Top of Material for the task

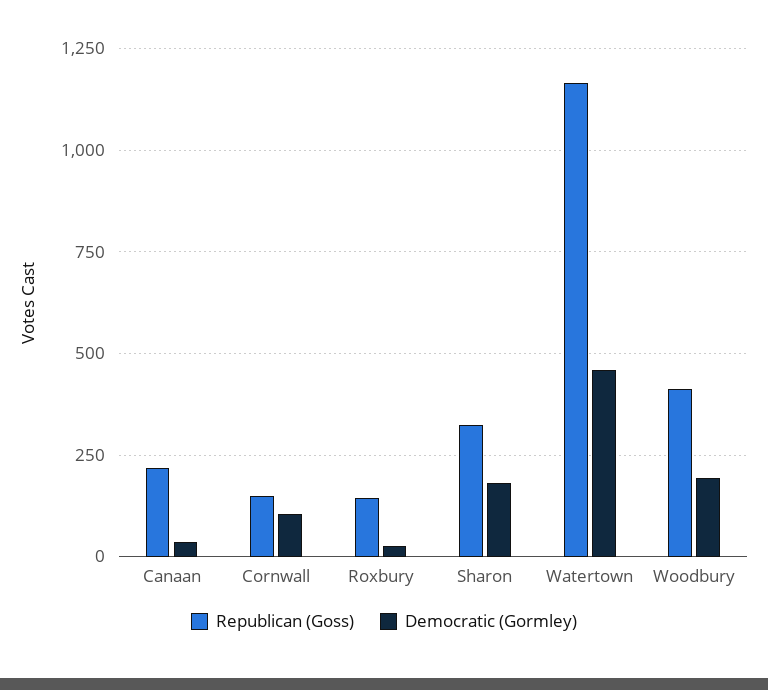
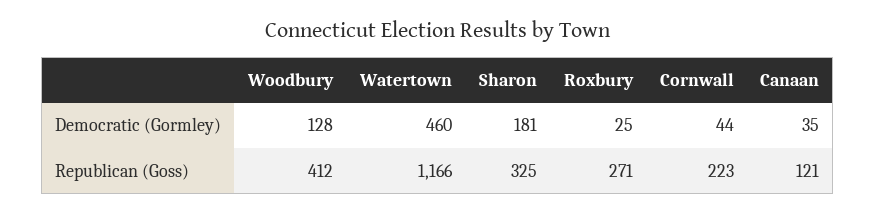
Republican (Goss), Canaan: 225 -> 121
Republican (Goss), Cornwall: 150 -> 223
Democratic (Gormley), Cornwall: 100 -> 44
Republican (Goss), Roxbury: 150 -> 271
Democratic (Gormley), Woodbury: 200 -> 128

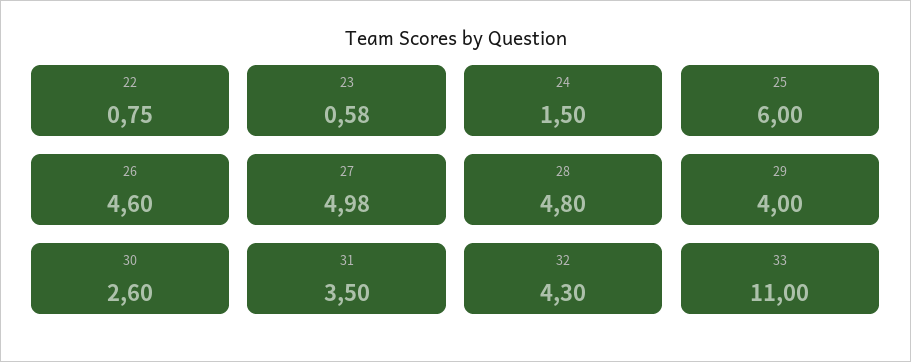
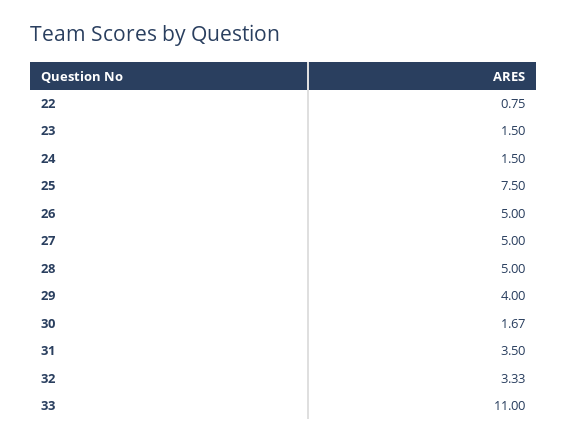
23: 0.58 -> 1.5
25: 6 -> 7.5
26: 4.6 -> 5
27: 4.98 -> 5
28: 4.8 -> 5
30: 2.6 -> 1.67
32: 4.3 -> 3.33

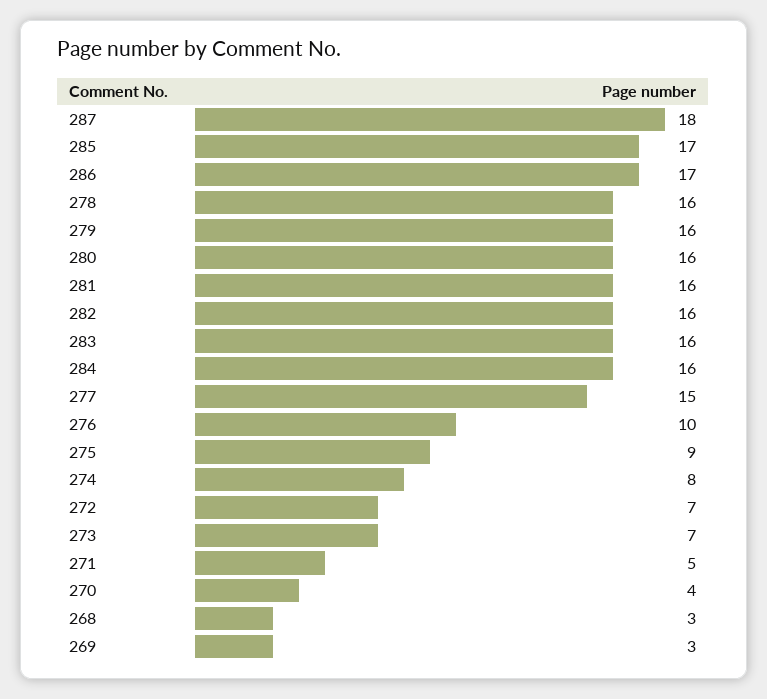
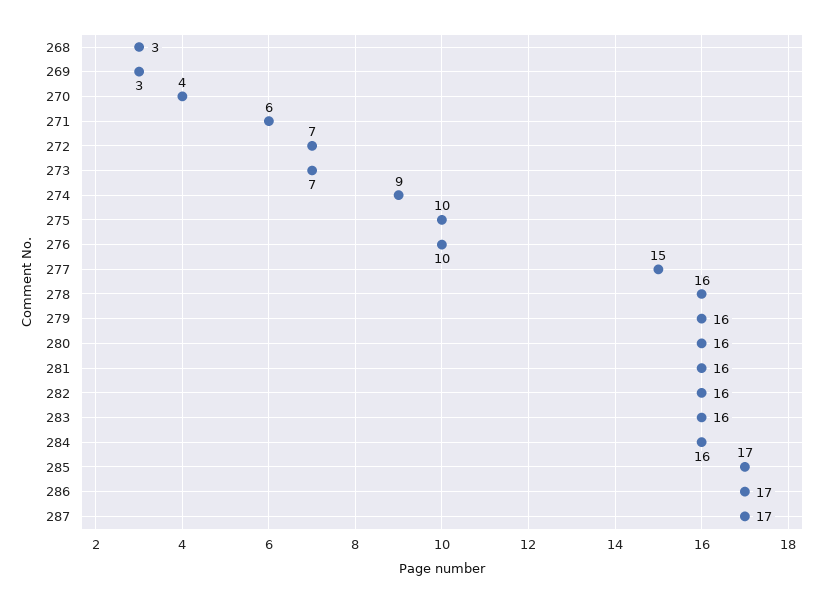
287: 18 -> 17
275: 9 -> 10
274: 8 -> 9
271: 5 -> 6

Bottom of Material for the task

Instructions to follow:
The records above need to be printed in full and exactly, without any of the pictures.

Task output:
Republican (Goss), Canaan: 225 -> 121
Republican (Goss), Cornwall: 150 -> 223
Democratic (Gormley), Cornwall: 100 -> 44
Republican (Goss), Roxbury: 150 -> 271
Democratic (Gormley), Woodbury: 200 -> 128

23: 0.58 -> 1.5
25: 6 -> 7.5
26: 4.6 -> 5
27: 4.98 -> 5
28: 4.8 -> 5
30: 2.6 -> 1.67
32: 4.3 -> 3.33

287: 18 -> 17
275: 9 -> 10
274: 8 -> 9
271: 5 -> 6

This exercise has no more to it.